The useful unit of an incident review is not a conclusion but a candidate: a domain worth investigating, paired with the evidence that would confirm it and, just as important, the evidence that would rule it out. The rule-out half is the part teams skip, and skipping it is how a plausible story hardens into an accepted one without ever being tested. If the candidate is a recent change, the confirming evidence is that its timestamp precedes the symptom and that rolling it back cleared the problem; the ruling-out evidence is that unrelated, unchanged systems showed the same symptom, or that the symptom predates the change. A candidate you can only confirm is not a candidate, it is an assumption. A candidate you can also rule out is a question you can actually close.

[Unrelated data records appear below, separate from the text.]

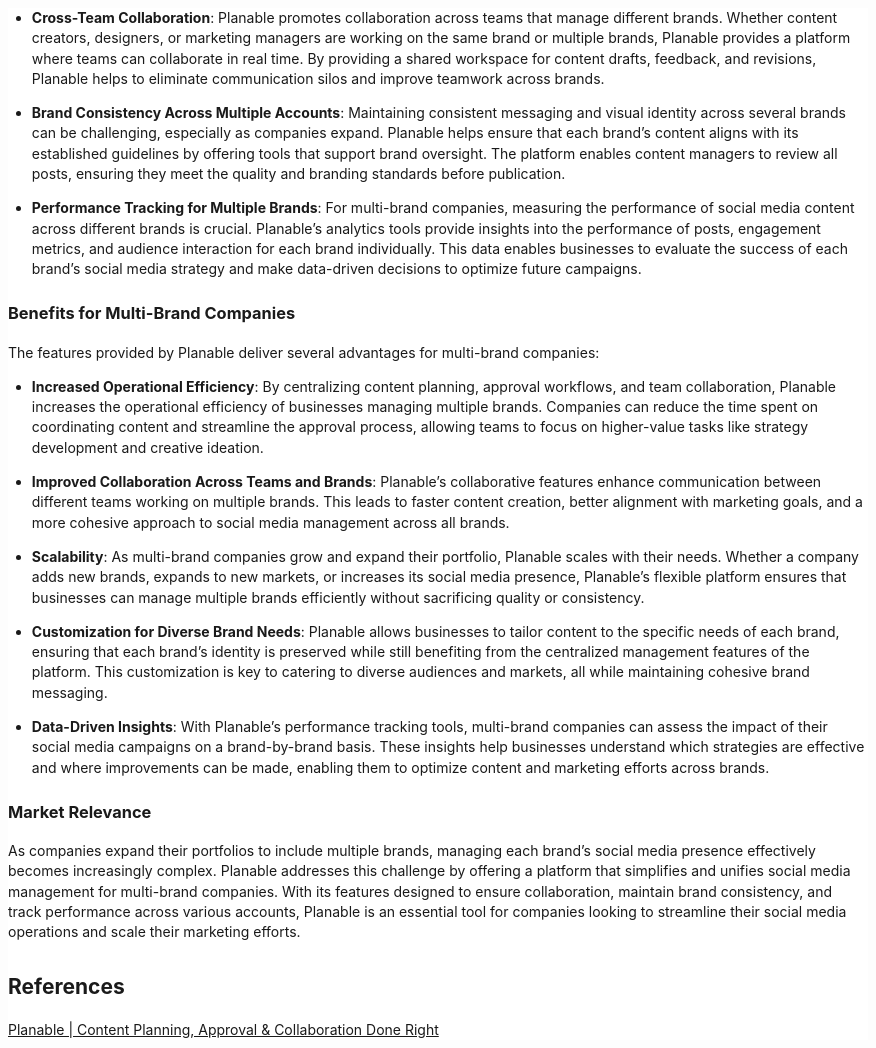 -   **Cross-Team Collaboration**: Planable promotes collaboration across teams that manage different brands. Whether content creators, designers, or marketing managers are working on the same brand or multiple brands, Planable provides a platform where teams can collaborate in real time. By providing a shared workspace for content drafts, feedback, and revisions, Planable helps to eliminate communication silos and improve teamwork across brands.
    
-   **Brand Consistency Across Multiple Accounts**: Maintaining consistent messaging and visual identity across several brands can be challenging, especially as companies expand. Planable helps ensure that each brand’s content aligns with its established guidelines by offering tools that support brand oversight. The platform enables content managers to review all posts, ensuring they meet the quality and branding standards before publication.
    
-   **Performance Tracking for Multiple Brands**: For multi-brand companies, measuring the performance of social media content across different brands is crucial. Planable’s analytics tools provide insights into the performance of posts, engagement metrics, and audience interaction for each brand individually. This data enables businesses to evaluate the success of each brand’s social media strategy and make data-driven decisions to optimize future campaigns.
    
### Benefits for Multi-Brand Companies

The features provided by Planable deliver several advantages for multi-brand companies:

-   **Increased Operational Efficiency**: By centralizing content planning, approval workflows, and team collaboration, Planable increases the operational efficiency of businesses managing multiple brands. Companies can reduce the time spent on coordinating content and streamline the approval process, allowing teams to focus on higher-value tasks like strategy development and creative ideation.
    
-   **Improved Collaboration Across Teams and Brands**: Planable’s collaborative features enhance communication between different teams working on multiple brands. This leads to faster content creation, better alignment with marketing goals, and a more cohesive approach to social media management across all brands.
    
-   **Scalability**: As multi-brand companies grow and expand their portfolio, Planable scales with their needs. Whether a company adds new brands, expands to new markets, or increases its social media presence, Planable’s flexible platform ensures that businesses can manage multiple brands efficiently without sacrificing quality or consistency.
    
-   **Customization for Diverse Brand Needs**: Planable allows businesses to tailor content to the specific needs of each brand, ensuring that each brand’s identity is preserved while still benefiting from the centralized management features of the platform. This customization is key to catering to diverse audiences and markets, all while maintaining cohesive brand messaging.
    
-   **Data-Driven Insights**: With Planable’s performance tracking tools, multi-brand companies can assess the impact of their social media campaigns on a brand-by-brand basis. These insights help businesses understand which strategies are effective and where improvements can be made, enabling them to optimize content and marketing efforts across brands.
    
### Market Relevance

As companies expand their portfolios to include multiple brands, managing each brand’s social media presence effectively becomes increasingly complex. Planable addresses this challenge by offering a platform that simplifies and unifies social media management for multi-brand companies. With its features designed to ensure collaboration, maintain brand consistency, and track performance across various accounts, Planable is an essential tool for companies looking to streamline their social media operations and scale their marketing efforts.

## References

[Planable | Content Planning, Approval & Collaboration Done Right](https://planable.io/)
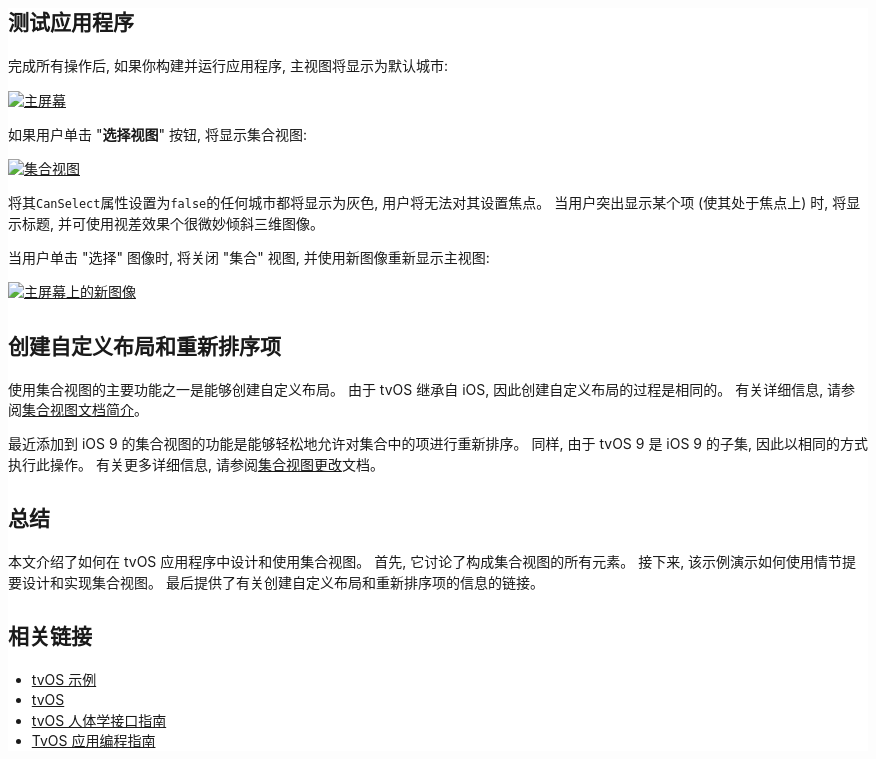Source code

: <a name="Testing-the-app" />

## <a name="testing-the-app"></a>测试应用程序

完成所有操作后, 如果你构建并运行应用程序, 主视图将显示为默认城市:

[![](collection-views-images/run01.png "主屏幕")](collection-views-images/run01.png#lightbox)

如果用户单击 "**选择视图**" 按钮, 将显示集合视图:

[![](collection-views-images/run02.png "集合视图")](collection-views-images/run02.png#lightbox)

将其`CanSelect`属性设置为`false`的任何城市都将显示为灰色, 用户将无法对其设置焦点。 当用户突出显示某个项 (使其处于焦点上) 时, 将显示标题, 并可使用视差效果个很微妙倾斜三维图像。

当用户单击 "选择" 图像时, 将关闭 "集合" 视图, 并使用新图像重新显示主视图:

[![](collection-views-images/run03.png "主屏幕上的新图像")](collection-views-images/run03.png#lightbox)

<a name="Creating-Custom-Layout-and-Reordering-Items" />

## <a name="creating-custom-layout-and-reordering-items"></a>创建自定义布局和重新排序项

使用集合视图的主要功能之一是能够创建自定义布局。 由于 tvOS 继承自 iOS, 因此创建自定义布局的过程是相同的。 有关详细信息, 请参阅[集合视图文档简介](~/ios/user-interface/controls/uicollectionview.md)。

最近添加到 iOS 9 的集合视图的功能是能够轻松地允许对集合中的项进行重新排序。 同样, 由于 tvOS 9 是 iOS 9 的子集, 因此以相同的方式执行此操作。 有关更多详细信息, 请参阅[集合视图更改](~/ios/user-interface/controls/uicollectionview.md)文档。


<a name="Summary" />

## <a name="summary"></a>总结

本文介绍了如何在 tvOS 应用程序中设计和使用集合视图。 首先, 它讨论了构成集合视图的所有元素。 接下来, 该示例演示如何使用情节提要设计和实现集合视图。 最后提供了有关创建自定义布局和重新排序项的信息的链接。



## <a name="related-links"></a>相关链接

- [tvOS 示例](https://docs.microsoft.com/samples/browse/?products=xamarin&term=Xamarin.iOS+tvOS)
- [tvOS](https://developer.apple.com/tvos/)
- [tvOS 人体学接口指南](https://developer.apple.com/tvos/human-interface-guidelines/)
- [TvOS 应用编程指南](https://developer.apple.com/library/prerelease/tvos/documentation/General/Conceptual/AppleTV_PG/)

This is why an honest scaffold names more than one candidate and is comfortable leaving some open. Two contributing factors marked confirmed is not a contradiction; incidents often have several, and the discipline is to make sure each confirmation rests on its own evidence rather than a single shared assumption. Equally, "still unknown" is a legitimate outcome of a review, not a failure of it - it marks precisely which evidence is still owed before the question can close, and that is more useful than a confident answer nobody checked.

## Confirmation is a human act, and it should stay one

There is a strong pull, especially with a tool in the loop, to let the structure hand you a verdict. Resist it. The point of separating candidates from conclusions is that confirmation is a decision a person makes against real evidence, and it should always be attributed to that person rather than asserted by the process. A scaffold can order the timeline, surface the candidates, and lay out the evidence each would need. It cannot know which certificate actually expired or whether the rollback truly cleared the symptom; only the people with access to the systems can confirm that. Keeping the act of confirmation explicitly human is not a limitation to work around - it is the thing that keeps the review honest, and it is why a good scaffold marks a factor confirmed only when a person says so, and says who.

## The output is a better system, not a name

The measure of a post-incident review is not whether it produced a root cause but whether it produced changes that make the next incident less likely or less severe. That is why contributing factors are more useful than a single cause: each one is a place the system can be improved. The change process, the monitoring gap, the ambiguous runbook, the missing redundancy - naming each as a factor turns it into an action, and the sum of those actions is a more resilient system. A review that ends with one name and no changes has found a culprit and learned nothing. A review that ends with several factors and a short list of improvements has done the actual work. Root cause, done as a verb, produces the second kind.